A adoção de sementes com elevado vigor e alto potencial genético é apontada por técnicos como estratégia essencial para esse resultado. Estudos oficiais do Ministério da Agricultura já indicaram que sementes de alta qualidade podem elevar a produtividade de soja entre 10% e 15%, graças a atributos como alta germinação, e maior resistência a pragas e estresses ambientais. É por isso que mais de 90% do portfólio da Boa Safra para o Norte e Nordeste do país conta com TSI (Tratamento de Sementes Industrial). “Mais do que um processo técnico, o TSI é um investimento de precisão para proteger o potencial produtivo desde o início da safra”, afirma Luciano Cavalcante, gerente Comercial da Regional Norte da empresa que é líder na produção de sementes no Brasil.
Segundo dados do IBGE, a safra de grãos no Norte e Nordeste atingiu aproximadamente 50 milhões de toneladas em 2025, cerca de 16% da produção brasileira. Em todo país, a produção foi de 346,1 milhões de toneladas, um recorde na série histórica, iniciada em 1975. O número é o dobro do registrado em 2012. A área plantada, porém, não cresceu na mesma velocidade, variando apenas 66,8% no mesmo período. Isso se deve ao aumento da produtividade nos campos brasileiros.
A Boa Safra possui uma carteira que alinha variedade regional e alta tecnologia, oferecendo aos cultivos dos estados da região 41 tipos de sementes de soja e oito de trigo, além de híbridos BS005 e BS007 para o Maranhão, Tocantins, Pará e Piauí. Em comum, todas foram desenvolvidas com avançados processos de controle de qualidade, que envolvem testes de germinação, vigor, emergência em canteiro e análises com inteligência artificial. Tudo para garantir performance acima da média de mercado e uniformidade no estande de plantas. Como resultado, os últimos índices de vigor e germinação média das sementes chegaram a 89% e 94%, respectivamente.
“A Boa Safra sempre foi comprometida com a excelência, fornecendo sementes de alto padrão que são sinônimo de vigor e germinação superior entre os agricultores. E isso tem impacto direto na produtividade. Investimos em tecnologia e controles de qualidade rigorosos para assegurar que cada semente entregue contribua ao máximo para o sucesso das lavouras”, completa o gerente. A empresa ainda trabalha com sementes de feijão, milho, forrageiras, sorgo e arroz.
Estrutura e proximidade com produtor ganham peso nas decisões dos produtores
Além de sementes de alto desempenho, a estrutura oferecida aos produtores também é relevante na hora de decidir os insumos para o próximo plantio. Foi o que levou a Boa Safra a oferecer um serviço completo de armazenagem para sementes, com infraestrutura refrigerada, tecnologia de ponta e operação especializada. São mais de 123.000 m² de câmaras frias, localizadas estrategicamente em importantes polos produtores do país, com temperatura e umidade controlada 24h, garantindo as condições ideais para manter o vigor e a germinação de cada cultura. O Norte e Nordeste contam com unidades em Jaborandi (BA), Balsas (MA) e Paraíso (TO).
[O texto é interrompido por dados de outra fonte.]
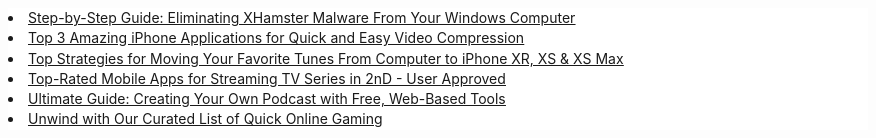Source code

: <li><a href="https://win-community.techidaily.com/step-by-step-guide-eliminating-xhamster-malware-from-your-windows-computer/"><u>Step-by-Step Guide: Eliminating XHamster Malware From Your Windows Computer</u></a></li>
<li><a href="https://win-community.techidaily.com/top-3-amazing-iphone-applications-for-quick-and-easy-video-compression/"><u>Top 3 Amazing iPhone Applications for Quick and Easy Video Compression</u></a></li>
<li><a href="https://win-community.techidaily.com/top-strategies-for-moving-your-favorite-tunes-from-computer-to-iphone-xr-xs-and-xs-max/"><u>Top Strategies for Moving Your Favorite Tunes From Computer to iPhone XR, XS & XS Max</u></a></li>
<li><a href="https://win-community.techidaily.com/top-rated-mobile-apps-for-streaming-tv-series-in-2nd-user-approved/"><u>Top-Rated Mobile Apps for Streaming TV Series in 2nD - User Approved</u></a></li>
<li><a href="https://win-community.techidaily.com/ultimate-guide-creating-your-own-podcast-with-free-web-based-tools/"><u>Ultimate Guide: Creating Your Own Podcast with Free, Web-Based Tools</u></a></li>
<li><a href="https://games-able.techidaily.com/unwind-with-our-curated-list-of-quick-online-gaming/"><u>Unwind with Our Curated List of Quick Online Gaming</u></a></li>
</ul></div>

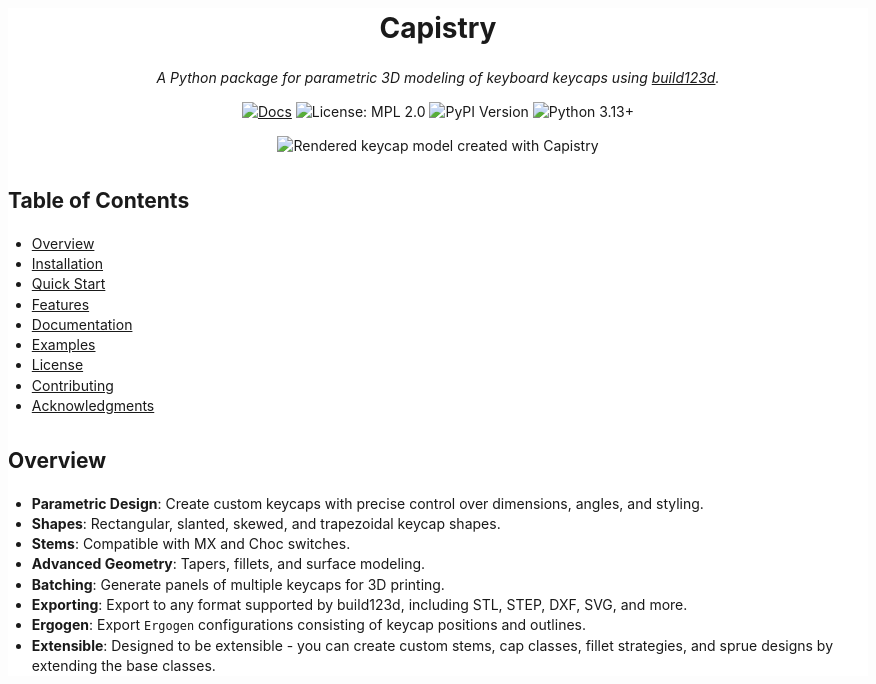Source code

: 
<h1 align="center"> Capistry </h1>

<p align="center">
  <em>
    A Python package for parametric 3D modeling of keyboard keycaps using
    <a href="https://github.com/gumyr/build123d">build123d</a>.
  </em>
</p>

<p align="center">
  <a href="https://larssont.github.io/capistry/capistry.html"><img src="https://img.shields.io/badge/docs-available-brightgreen?style=flat" alt="Docs"></a>
  <img src="https://img.shields.io/badge/License-MPL%202.0-brightgreen.svg" alt="License: MPL 2.0">
  <img src="https://img.shields.io/pypi/v/capistry" alt="PyPI Version">
  <img src="https://img.shields.io/badge/python-3.13+-blue.svg?style=flat" alt="Python 3.13+">
</p>

<p align="center">
  <img 
      src="assets/img/cover.png" 
      style="max-width: 480px; width: 80%" 
      alt="Rendered keycap model created with Capistry"
  />
</p>

## Table of Contents

- [Overview](#overview)
- [Installation](#installation)
- [Quick Start](#quick-start)
- [Features](#features)
- [Documentation](#documentation)
- [Examples](#examples)
- [License](#license)
- [Contributing](#contributing)
- [Acknowledgments](#acknowledgments)


## Overview

- **Parametric Design**: Create custom keycaps with precise control over dimensions, angles, and styling.
- **Shapes**: Rectangular, slanted, skewed, and trapezoidal keycap shapes.
- **Stems**: Compatible with MX and Choc switches.
- **Advanced Geometry**: Tapers, fillets, and surface modeling.
- **Batching**: Generate panels of multiple keycaps for 3D printing.
- **Exporting**: Export to any format supported by build123d, including STL, STEP, DXF, SVG, and more.
- **Ergogen**: Export `Ergogen` configurations consisting of keycap positions and outlines.
- **Extensible**: Designed to be extensible - you can create custom stems, cap classes, fillet strategies, and sprue designs by extending the base classes.

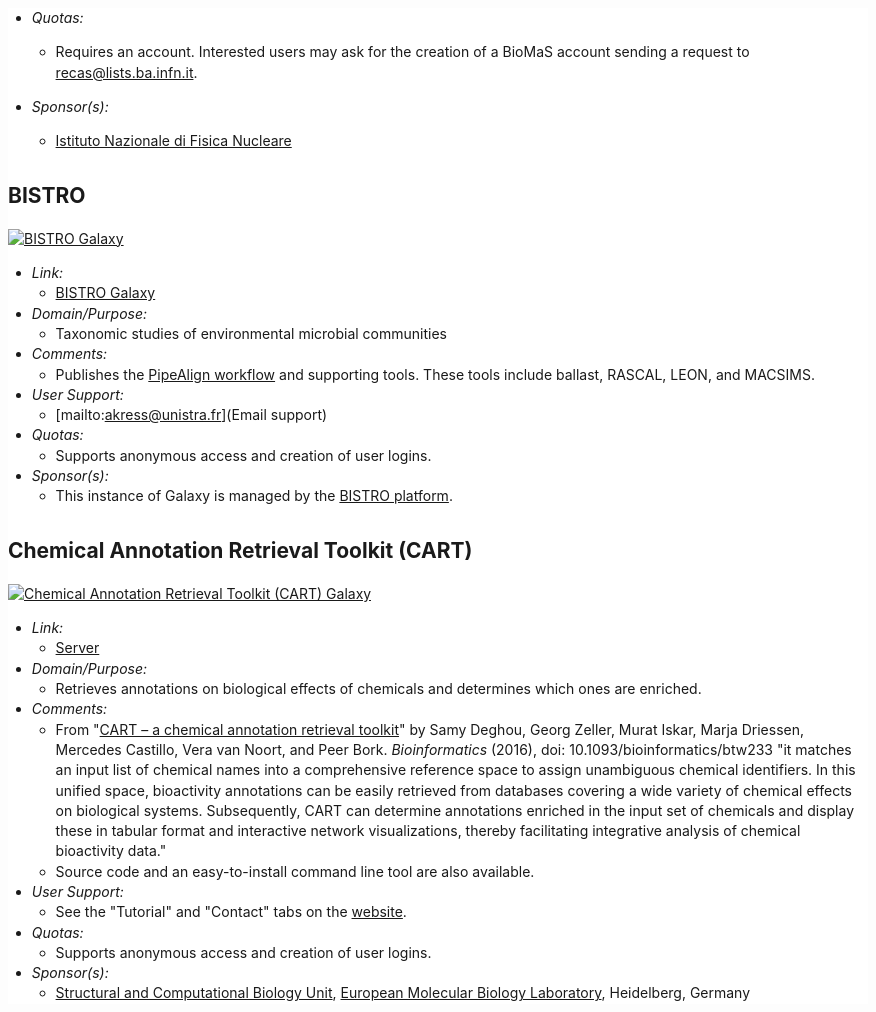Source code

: * *Quotas:* 
  * Requires an account. Interested users may ask for the creation of a BioMaS account sending a request to recas@lists.ba.infn.it.

* *Sponsor(s):*
  * [Istituto Nazionale di Fisica Nucleare](http://www.infn.it/)

## BISTRO

<div class='right solid'><a href='http://galaxy.bioinfo-bistro.fr/galaxy/'><img src="/src/PublicGalaxyServers/Bistro.png" alt="BISTRO Galaxy" width="300" /></a></div>

* *Link:*
  * [BISTRO Galaxy](http://galaxy.bioinfo-bistro.fr/galaxy/)
* *Domain/Purpose:* 
  * Taxonomic studies of environmental microbial communities 
* *Comments:*
  * Publishes the [PipeAlign workflow](http://galaxy.bioinfo-bistro.fr/galaxy/u/kress/w/pipealign-2) and supporting tools.  These tools include ballast, RASCAL, LEON, and MACSIMS.
* *User Support:*
  * [mailto:akress@unistra.fr](Email support)
* *Quotas:* 
  * Supports anonymous access and creation of user logins. 
* *Sponsor(s):*
  * This instance of Galaxy is managed by the [BISTRO platform](http://bioinfo-bistro.fr/bioinfo-bistro/). 

## Chemical Annotation Retrieval Toolkit (CART)

<div class='right solid'><a href='http://cart.embl.de/'><img src="/src/PublicGalaxyServers/CART.png" alt="Chemical Annotation Retrieval Toolkit (CART) Galaxy" width="300" /></a></div>

* *Link:*
  * [Server](http://cart.embl.de/)
* *Domain/Purpose:* 
  * Retrieves annotations on biological effects of chemicals and determines which ones are enriched.
* *Comments:*
  * From "[CART – a chemical annotation retrieval toolkit](http://bioinformatics.oxfordjournals.org/content/early/2016/06/02/bioinformatics.btw233.abstract)" by Samy Deghou, Georg Zeller, Murat Iskar, Marja Driessen, Mercedes Castillo, Vera van Noort, and Peer Bork. *Bioinformatics* (2016), doi: 10.1093/bioinformatics/btw233
      "it matches an input list of chemical names into a comprehensive reference space to assign unambiguous chemical identifiers. In this unified space, bioactivity annotations can be easily retrieved from databases covering a wide variety of chemical effects on biological systems. Subsequently, CART can determine annotations enriched in the input set of chemicals and display these in tabular format and interactive network visualizations, thereby facilitating integrative analysis of chemical bioactivity data."
  * Source code and an easy-to-install command line tool are also available.
* *User Support:*
  * See the "Tutorial" and "Contact" tabs on the [website](http://cart.embl.de/).
* *Quotas:* 
  * Supports anonymous access and creation of user logins. 
* *Sponsor(s):*
  * [Structural and Computational Biology Unit](http://www.embl.de/research/units/scb/), [European Molecular Biology Laboratory](http://www.embl.de/index.php), Heidelberg, Germany
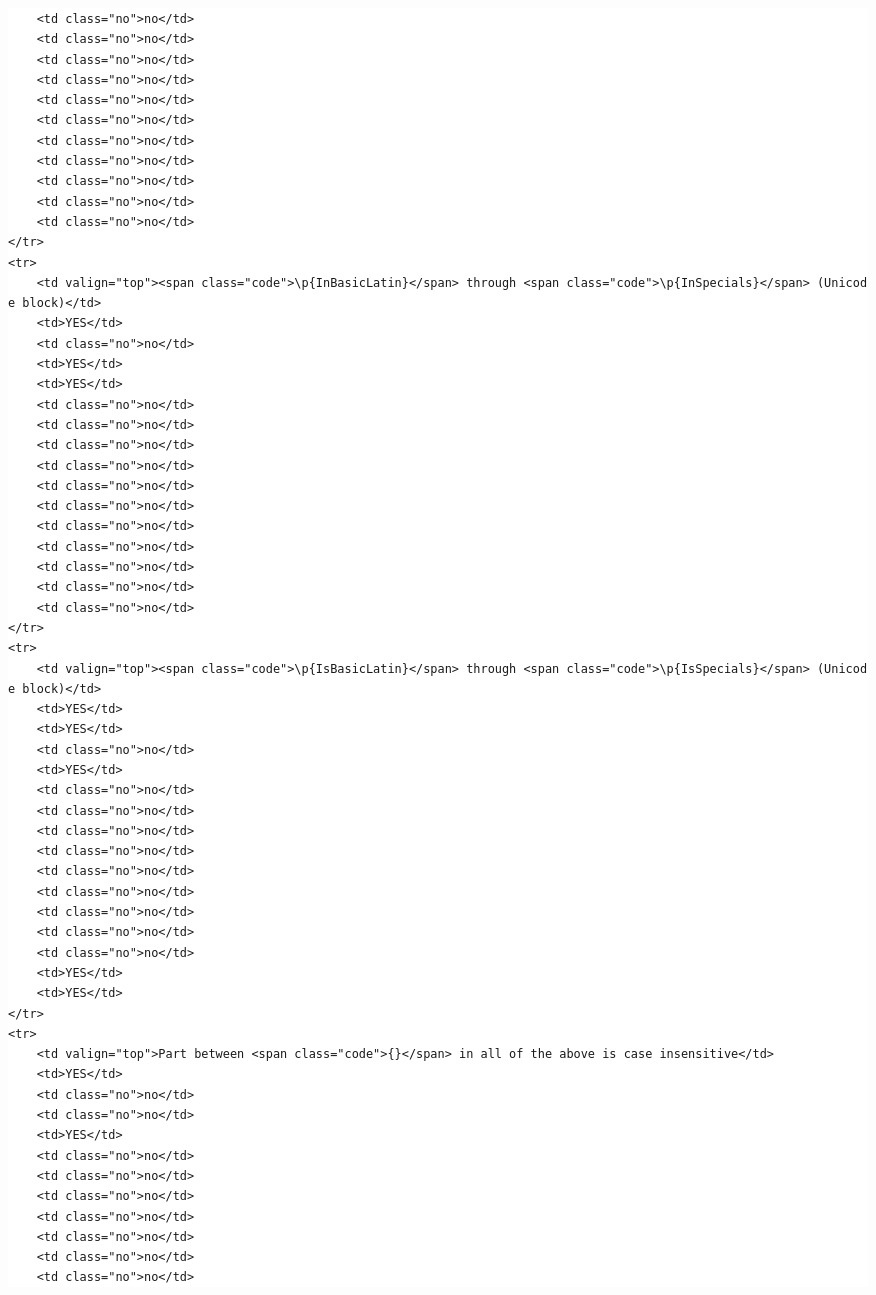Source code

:         <td class="no">no</td>
        <td class="no">no</td>
        <td class="no">no</td>
        <td class="no">no</td>
        <td class="no">no</td>
        <td class="no">no</td>
        <td class="no">no</td>
        <td class="no">no</td>
        <td class="no">no</td>
        <td class="no">no</td>
        <td class="no">no</td>
    </tr>
    <tr>
        <td valign="top"><span class="code">\p{InBasicLatin}</span> through <span class="code">\p{InSpecials}</span> (Unicode block)</td>
        <td>YES</td>
        <td class="no">no</td>
        <td>YES</td>
        <td>YES</td>
        <td class="no">no</td>
        <td class="no">no</td>
        <td class="no">no</td>
        <td class="no">no</td>
        <td class="no">no</td>
        <td class="no">no</td>
        <td class="no">no</td>
        <td class="no">no</td>
        <td class="no">no</td>
        <td class="no">no</td>
        <td class="no">no</td>
    </tr>
    <tr>
        <td valign="top"><span class="code">\p{IsBasicLatin}</span> through <span class="code">\p{IsSpecials}</span> (Unicode block)</td>
        <td>YES</td>
        <td>YES</td>
        <td class="no">no</td>
        <td>YES</td>
        <td class="no">no</td>
        <td class="no">no</td>
        <td class="no">no</td>
        <td class="no">no</td>
        <td class="no">no</td>
        <td class="no">no</td>
        <td class="no">no</td>
        <td class="no">no</td>
        <td class="no">no</td>
        <td>YES</td>
        <td>YES</td>
    </tr>
    <tr>
        <td valign="top">Part between <span class="code">{}</span> in all of the above is case insensitive</td>
        <td>YES</td>
        <td class="no">no</td>
        <td class="no">no</td>
        <td>YES</td>
        <td class="no">no</td>
        <td class="no">no</td>
        <td class="no">no</td>
        <td class="no">no</td>
        <td class="no">no</td>
        <td class="no">no</td>
        <td class="no">no</td>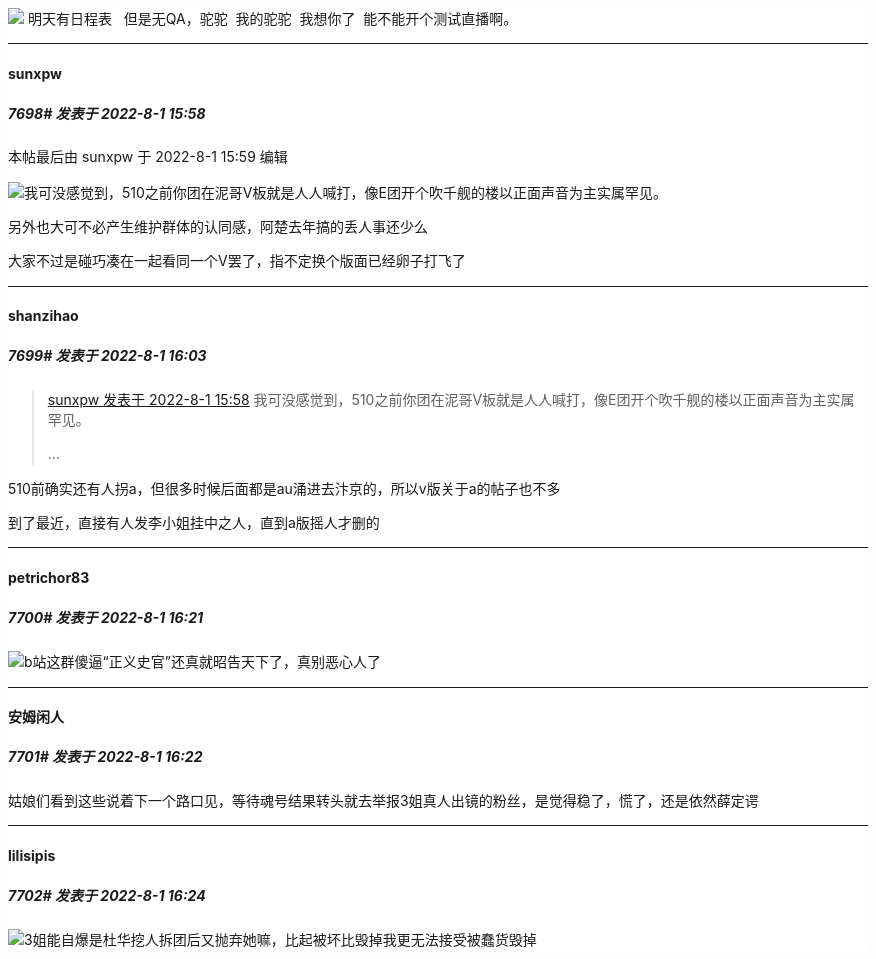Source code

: <img src="https://static.saraba1st.com/image/smiley/bundam2017/003.png" referrerpolicy="no-referrer"> 明天有日程表   但是无QA，驼驼  我的驼驼  我想你了  能不能开个测试直播啊。

*****

####  sunxpw  
##### 7698#       发表于 2022-8-1 15:58

 本帖最后由 sunxpw 于 2022-8-1 15:59 编辑 

<img src="https://static.saraba1st.com/image/smiley/face2017/067.png" referrerpolicy="no-referrer">我可没感觉到，510之前你团在泥哥V板就是人人喊打，像E团开个吹千舰的楼以正面声音为主实属罕见。 

另外也大可不必产生维护群体的认同感，阿楚去年搞的丢人事还少么

大家不过是碰巧凑在一起看同一个V罢了，指不定换个版面已经卵子打飞了



*****

####  shanzihao  
##### 7699#       发表于 2022-8-1 16:03

<blockquote><a href="httphttps://bbs.saraba1st.com/2b/forum.php?mod=redirect&amp;goto=findpost&amp;pid=56895540&amp;ptid=2083444" target="_blank">sunxpw 发表于 2022-8-1 15:58</a>
我可没感觉到，510之前你团在泥哥V板就是人人喊打，像E团开个吹千舰的楼以正面声音为主实属罕见。 

 ...</blockquote>
510前确实还有人拐a，但很多时候后面都是au涌进去汴京的，所以v版关于a的帖子也不多

到了最近，直接有人发李小姐挂中之人，直到a版摇人才删的



*****

####  petrichor83  
##### 7700#       发表于 2022-8-1 16:21

<img src="https://static.saraba1st.com/image/smiley/face2017/166.png" referrerpolicy="no-referrer">b站这群傻逼“正义史官”还真就昭告天下了，真别恶心人了



*****

####  安姆闲人  
##### 7701#       发表于 2022-8-1 16:22

姑娘们看到这些说着下一个路口见，等待魂号结果转头就去举报3姐真人出镜的粉丝，是觉得稳了，慌了，还是依然薛定谔

*****

####  lilisipis  
##### 7702#       发表于 2022-8-1 16:24

<img src="https://static.saraba1st.com/image/smiley/face2017/009.gif" referrerpolicy="no-referrer">3姐能自爆是杜华挖人拆团后又抛弃她嘛，比起被坏比毁掉我更无法接受被蠢货毁掉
“Com a perspectiva de uma safra que pode ser marcada por desafios climáticos e maior exigência por eficiência, os produtores do Norte e Nordeste precisam de sementes de alta qualidade para garantir o melhor rendimento possível à sua lavoura. Investir em matéria-prima de ponta passou de diferencial competitivo para uma condição quase mandatória para garantir rentabilidade e sustentabilidade no campo”, finaliza Luciano.